Personal information
- Full name: Noel Adrian Brett
- Born: 8 September 1975 (age 50) Aldershot, Hampshire, England
- Batting: Right-handed
- Bowling: Right-arm off break

Domestic team information
- 2002: Surrey Cricket Board

Career statistics
| Competition | LA |
| Matches | 2 |
| Runs scored | 2 |
| Batting average | 2.00 |
| 100s/50s | –/– |
| Top score | 2 |
| Balls bowled | 114 |
| Wickets | 1 |
| Bowling average | 129.00 |
| 5 wickets in innings | – |
| 10 wickets in match | – |
| Best bowling | 1/48 |
| Catches/stumpings | –/– |
- Source: Cricinfo, 28 October 2010

= Noel Brett =

English cricketer

Noel Adrian Brett (born 8 September 1975) is a former English cricketer. Brett was a right-handed batsman who bowled right-arm off break. He was born at Aldershot, Hampshire.

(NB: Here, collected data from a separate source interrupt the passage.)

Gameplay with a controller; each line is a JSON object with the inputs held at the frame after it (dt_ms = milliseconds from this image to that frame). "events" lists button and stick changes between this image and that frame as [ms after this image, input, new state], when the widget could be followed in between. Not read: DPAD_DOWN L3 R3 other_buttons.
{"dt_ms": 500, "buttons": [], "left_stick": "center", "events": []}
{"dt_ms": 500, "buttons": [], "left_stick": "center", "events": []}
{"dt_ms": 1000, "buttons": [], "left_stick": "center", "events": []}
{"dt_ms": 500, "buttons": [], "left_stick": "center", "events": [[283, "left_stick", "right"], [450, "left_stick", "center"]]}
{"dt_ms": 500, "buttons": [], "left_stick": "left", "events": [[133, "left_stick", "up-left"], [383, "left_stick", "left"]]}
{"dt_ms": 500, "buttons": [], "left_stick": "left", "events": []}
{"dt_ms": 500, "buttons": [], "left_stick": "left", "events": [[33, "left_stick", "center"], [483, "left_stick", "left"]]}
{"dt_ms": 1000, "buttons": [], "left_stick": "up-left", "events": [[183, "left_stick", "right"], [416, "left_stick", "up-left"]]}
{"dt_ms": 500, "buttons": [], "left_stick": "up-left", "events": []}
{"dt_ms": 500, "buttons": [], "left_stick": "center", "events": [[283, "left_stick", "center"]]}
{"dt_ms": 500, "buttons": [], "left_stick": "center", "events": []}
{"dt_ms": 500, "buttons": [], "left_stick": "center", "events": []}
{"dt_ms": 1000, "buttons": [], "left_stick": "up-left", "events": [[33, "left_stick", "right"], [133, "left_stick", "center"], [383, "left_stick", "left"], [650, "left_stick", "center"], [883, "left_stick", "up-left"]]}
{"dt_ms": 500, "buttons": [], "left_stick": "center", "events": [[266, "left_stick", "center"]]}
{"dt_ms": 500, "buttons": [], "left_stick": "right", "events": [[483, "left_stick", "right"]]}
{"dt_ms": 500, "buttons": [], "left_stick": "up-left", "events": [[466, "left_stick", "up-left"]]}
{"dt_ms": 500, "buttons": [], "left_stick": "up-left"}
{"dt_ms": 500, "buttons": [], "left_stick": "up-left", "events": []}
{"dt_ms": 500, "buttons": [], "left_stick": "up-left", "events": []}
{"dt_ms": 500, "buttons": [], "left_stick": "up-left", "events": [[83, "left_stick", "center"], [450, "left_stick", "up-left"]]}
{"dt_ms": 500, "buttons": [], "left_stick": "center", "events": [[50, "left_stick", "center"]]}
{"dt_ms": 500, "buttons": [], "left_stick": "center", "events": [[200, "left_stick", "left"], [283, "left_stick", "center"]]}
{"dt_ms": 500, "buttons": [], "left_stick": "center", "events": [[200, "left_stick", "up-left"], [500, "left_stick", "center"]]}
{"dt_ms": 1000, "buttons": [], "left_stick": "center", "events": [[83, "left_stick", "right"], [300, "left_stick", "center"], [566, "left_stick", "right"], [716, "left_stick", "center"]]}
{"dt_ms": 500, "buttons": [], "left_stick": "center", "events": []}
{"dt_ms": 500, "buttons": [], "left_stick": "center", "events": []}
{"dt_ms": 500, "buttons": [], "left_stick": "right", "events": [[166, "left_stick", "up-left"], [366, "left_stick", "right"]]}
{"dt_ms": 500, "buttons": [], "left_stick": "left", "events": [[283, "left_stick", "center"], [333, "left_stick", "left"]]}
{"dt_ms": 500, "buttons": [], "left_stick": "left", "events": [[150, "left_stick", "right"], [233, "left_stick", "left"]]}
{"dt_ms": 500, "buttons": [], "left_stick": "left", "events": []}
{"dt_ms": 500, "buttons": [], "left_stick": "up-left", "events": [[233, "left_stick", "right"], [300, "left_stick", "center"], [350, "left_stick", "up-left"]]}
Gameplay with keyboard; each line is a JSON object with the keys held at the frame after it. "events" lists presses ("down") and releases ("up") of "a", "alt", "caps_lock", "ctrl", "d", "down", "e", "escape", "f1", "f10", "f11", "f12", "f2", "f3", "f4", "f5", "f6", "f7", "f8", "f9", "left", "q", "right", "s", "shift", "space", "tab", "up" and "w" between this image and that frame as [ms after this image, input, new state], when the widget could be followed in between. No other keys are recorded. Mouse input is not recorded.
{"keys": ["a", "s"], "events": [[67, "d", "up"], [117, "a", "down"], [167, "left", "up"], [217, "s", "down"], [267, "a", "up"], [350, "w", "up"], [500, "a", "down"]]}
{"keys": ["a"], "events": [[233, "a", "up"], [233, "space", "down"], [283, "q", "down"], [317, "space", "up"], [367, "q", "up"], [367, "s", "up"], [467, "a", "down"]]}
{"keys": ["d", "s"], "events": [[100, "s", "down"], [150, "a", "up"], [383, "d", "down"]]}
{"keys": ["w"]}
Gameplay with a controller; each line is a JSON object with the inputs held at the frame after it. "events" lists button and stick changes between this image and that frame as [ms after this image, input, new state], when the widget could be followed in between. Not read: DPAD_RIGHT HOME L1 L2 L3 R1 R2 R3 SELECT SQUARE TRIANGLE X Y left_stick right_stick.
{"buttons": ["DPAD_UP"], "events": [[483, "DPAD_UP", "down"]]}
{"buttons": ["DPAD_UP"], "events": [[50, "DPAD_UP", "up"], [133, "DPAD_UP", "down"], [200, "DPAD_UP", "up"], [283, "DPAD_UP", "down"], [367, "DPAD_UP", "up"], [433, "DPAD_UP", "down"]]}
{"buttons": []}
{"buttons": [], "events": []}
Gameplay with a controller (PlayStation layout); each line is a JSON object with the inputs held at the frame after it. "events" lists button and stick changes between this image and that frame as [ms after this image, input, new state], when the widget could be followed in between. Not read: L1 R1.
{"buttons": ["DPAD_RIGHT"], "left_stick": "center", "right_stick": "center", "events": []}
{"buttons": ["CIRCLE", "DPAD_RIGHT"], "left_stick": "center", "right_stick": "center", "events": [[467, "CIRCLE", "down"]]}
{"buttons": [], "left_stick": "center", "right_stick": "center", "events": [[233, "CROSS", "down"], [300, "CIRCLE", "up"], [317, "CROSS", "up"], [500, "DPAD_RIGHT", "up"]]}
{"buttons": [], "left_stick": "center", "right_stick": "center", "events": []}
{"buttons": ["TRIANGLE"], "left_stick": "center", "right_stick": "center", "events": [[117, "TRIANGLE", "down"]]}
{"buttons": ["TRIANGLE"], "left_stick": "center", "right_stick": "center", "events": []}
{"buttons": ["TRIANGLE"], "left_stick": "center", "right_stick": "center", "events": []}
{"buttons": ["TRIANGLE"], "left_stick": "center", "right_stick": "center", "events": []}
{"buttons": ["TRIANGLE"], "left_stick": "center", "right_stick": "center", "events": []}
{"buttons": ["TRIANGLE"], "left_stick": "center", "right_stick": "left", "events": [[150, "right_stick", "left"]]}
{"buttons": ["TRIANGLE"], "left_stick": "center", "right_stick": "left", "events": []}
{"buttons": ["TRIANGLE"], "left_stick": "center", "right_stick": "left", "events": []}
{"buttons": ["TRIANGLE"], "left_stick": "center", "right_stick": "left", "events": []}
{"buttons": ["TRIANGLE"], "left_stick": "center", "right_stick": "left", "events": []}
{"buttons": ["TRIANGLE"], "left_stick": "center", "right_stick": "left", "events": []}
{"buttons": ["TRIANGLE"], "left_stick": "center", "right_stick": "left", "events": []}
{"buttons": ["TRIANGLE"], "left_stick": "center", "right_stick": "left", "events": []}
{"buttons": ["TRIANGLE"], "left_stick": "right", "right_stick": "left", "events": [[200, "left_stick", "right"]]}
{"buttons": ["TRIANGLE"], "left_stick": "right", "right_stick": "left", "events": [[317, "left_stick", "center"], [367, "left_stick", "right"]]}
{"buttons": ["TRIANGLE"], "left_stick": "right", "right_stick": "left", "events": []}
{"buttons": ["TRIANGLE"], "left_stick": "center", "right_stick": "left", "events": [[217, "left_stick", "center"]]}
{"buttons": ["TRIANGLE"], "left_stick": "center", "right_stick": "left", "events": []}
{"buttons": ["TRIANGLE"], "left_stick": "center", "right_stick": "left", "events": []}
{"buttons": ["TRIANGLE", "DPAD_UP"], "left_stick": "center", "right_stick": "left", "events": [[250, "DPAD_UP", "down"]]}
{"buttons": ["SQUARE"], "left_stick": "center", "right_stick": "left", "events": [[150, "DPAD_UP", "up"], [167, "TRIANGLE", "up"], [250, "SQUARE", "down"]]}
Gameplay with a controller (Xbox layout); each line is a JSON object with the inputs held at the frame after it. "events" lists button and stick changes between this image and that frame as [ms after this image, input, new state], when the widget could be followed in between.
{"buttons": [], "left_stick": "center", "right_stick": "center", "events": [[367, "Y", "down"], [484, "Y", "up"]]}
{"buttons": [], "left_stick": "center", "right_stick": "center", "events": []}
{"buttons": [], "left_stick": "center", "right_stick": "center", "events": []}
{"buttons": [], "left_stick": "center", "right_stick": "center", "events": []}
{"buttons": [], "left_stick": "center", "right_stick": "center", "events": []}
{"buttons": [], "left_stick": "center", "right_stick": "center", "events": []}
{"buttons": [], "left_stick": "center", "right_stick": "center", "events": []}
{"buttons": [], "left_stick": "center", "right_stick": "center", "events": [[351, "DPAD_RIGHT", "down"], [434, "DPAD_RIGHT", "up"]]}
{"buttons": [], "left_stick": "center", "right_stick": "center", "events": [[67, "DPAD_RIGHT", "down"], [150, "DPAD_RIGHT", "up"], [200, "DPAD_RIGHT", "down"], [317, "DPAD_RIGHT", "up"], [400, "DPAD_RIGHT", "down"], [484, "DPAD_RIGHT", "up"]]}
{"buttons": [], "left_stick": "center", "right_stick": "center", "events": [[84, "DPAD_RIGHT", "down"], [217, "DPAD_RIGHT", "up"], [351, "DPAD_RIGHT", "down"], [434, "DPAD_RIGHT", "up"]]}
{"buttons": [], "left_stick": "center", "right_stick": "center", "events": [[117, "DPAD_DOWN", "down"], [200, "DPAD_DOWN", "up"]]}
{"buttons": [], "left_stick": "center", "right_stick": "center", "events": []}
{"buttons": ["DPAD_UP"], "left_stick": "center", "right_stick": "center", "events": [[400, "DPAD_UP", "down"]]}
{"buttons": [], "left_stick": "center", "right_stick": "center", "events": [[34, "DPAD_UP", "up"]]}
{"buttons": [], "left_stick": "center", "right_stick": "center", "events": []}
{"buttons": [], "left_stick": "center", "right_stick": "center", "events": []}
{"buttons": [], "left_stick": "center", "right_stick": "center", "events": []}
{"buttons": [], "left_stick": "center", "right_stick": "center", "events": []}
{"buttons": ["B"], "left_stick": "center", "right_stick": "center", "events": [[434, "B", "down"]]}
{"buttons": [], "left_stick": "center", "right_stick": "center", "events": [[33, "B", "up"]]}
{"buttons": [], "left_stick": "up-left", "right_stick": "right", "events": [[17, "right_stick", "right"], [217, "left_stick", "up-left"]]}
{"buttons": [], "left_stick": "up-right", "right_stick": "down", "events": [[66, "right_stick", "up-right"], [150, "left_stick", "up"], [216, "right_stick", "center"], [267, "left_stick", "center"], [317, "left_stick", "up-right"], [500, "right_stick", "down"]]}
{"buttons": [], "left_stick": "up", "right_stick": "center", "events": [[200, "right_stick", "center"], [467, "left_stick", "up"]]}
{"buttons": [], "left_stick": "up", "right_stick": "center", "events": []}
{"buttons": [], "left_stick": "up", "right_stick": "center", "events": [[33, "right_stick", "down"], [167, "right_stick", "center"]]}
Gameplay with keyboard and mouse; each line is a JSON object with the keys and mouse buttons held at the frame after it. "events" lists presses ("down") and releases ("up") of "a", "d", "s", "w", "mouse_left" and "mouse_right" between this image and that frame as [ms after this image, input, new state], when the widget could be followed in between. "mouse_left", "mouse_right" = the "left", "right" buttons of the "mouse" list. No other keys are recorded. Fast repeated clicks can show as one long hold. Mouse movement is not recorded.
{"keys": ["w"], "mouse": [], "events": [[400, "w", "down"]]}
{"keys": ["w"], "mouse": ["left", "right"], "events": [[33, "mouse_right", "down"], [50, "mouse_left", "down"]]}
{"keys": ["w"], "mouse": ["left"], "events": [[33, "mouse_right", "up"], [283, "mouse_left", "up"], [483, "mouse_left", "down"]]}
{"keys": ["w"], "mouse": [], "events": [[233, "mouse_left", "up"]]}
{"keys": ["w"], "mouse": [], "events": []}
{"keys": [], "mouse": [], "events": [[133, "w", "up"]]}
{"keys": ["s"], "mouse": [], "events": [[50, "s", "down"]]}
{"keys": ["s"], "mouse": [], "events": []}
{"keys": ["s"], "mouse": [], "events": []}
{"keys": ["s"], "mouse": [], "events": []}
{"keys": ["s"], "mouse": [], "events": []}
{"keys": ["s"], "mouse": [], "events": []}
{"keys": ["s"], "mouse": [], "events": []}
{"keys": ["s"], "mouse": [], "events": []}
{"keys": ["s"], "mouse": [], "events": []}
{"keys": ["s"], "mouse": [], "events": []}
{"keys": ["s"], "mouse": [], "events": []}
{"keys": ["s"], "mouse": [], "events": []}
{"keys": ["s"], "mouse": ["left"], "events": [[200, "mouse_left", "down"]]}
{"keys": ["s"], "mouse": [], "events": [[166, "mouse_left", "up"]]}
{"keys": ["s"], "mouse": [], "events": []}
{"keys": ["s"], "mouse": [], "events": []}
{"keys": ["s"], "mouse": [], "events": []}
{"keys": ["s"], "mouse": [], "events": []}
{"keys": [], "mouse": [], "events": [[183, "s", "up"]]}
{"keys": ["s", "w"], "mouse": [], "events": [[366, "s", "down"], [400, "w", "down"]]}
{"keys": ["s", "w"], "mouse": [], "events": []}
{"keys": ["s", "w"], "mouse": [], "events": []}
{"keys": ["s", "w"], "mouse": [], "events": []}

Brett represented the Surrey Cricket Board in List A matches against the Gloucestershire Cricket Board and the Essex Cricket Board in the 1st and 2nd rounds of the 2003 Cheltenham & Gloucester Trophy which was played in 2002. In his 2 List A matches, he scored 2 runs at a batting average of 2.00, with a high score of 2. With the ball he took a single wickets at a bowling average of 129.00, with best figures of 1/48.

He appeared on the game show You Bet! with the challenge to run out 20 unguarded wickets within two minutes. He succeeded with 14 seconds to spare.